En la Casa de Socorro el médico de guardia, Don Wenceslao Nariño, que era conocido de la familia, sólo me encontró unas heridas producidas por el roce del bigudí al chocar en la acera contra una tapa metálica de riego. Mi madre creyó firmemente que había sido un milagro, porque ese día que era lunes, 25 de septiembre de 1950, la iglesia católica celebraba la fiesta de la Milagrosa y los ángeles me habían cogido y me habían dejado en el suelo. Mi hermano Honorio asoció este suceso a una poesía de José Selgas que se llamaba “La cuna vacía” y que venía en el libro de lecturas. El párroco de Santo Tomé, don Marcos Taracido, que luego llegó a ser obispo auxiliar de Mondoñedo–El Ferrol, celebró una misa en acción de gracias a la que asistió todo el vecindario.
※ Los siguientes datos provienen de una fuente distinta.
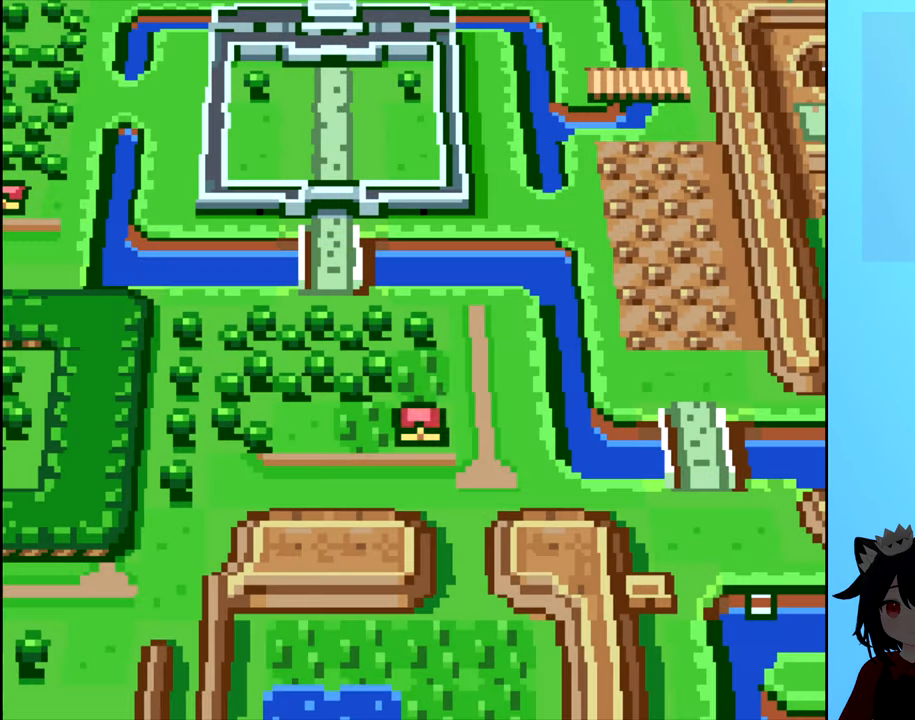
{"buttons": [], "events": [[300, "Y", "down"], [400, "Y", "up"]]}
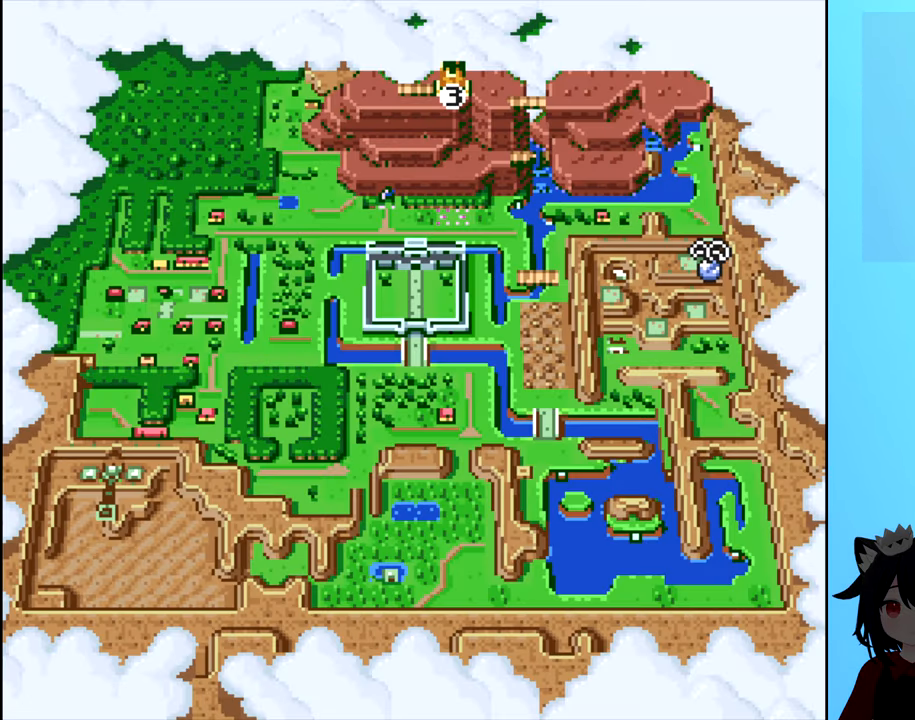
{"buttons": ["Y"], "events": [[467, "Y", "down"]]}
En la homilía mandó que “la niña milagrosa” fuera todos los años a la procesión de la Medalla Milagrosa que salía desde la iglesia de San Pedro Mártir. Cuando Dosia volvió y vio a un grupo de gente alrededor de mi madre, no sabía qué había podido ocurrir. Dicen que se pasó el día llorando culpándose del accidente.
Por eso digo que de haber sabido que se había muerto mi Dosia me hubiera gustado haber ido a su entierro.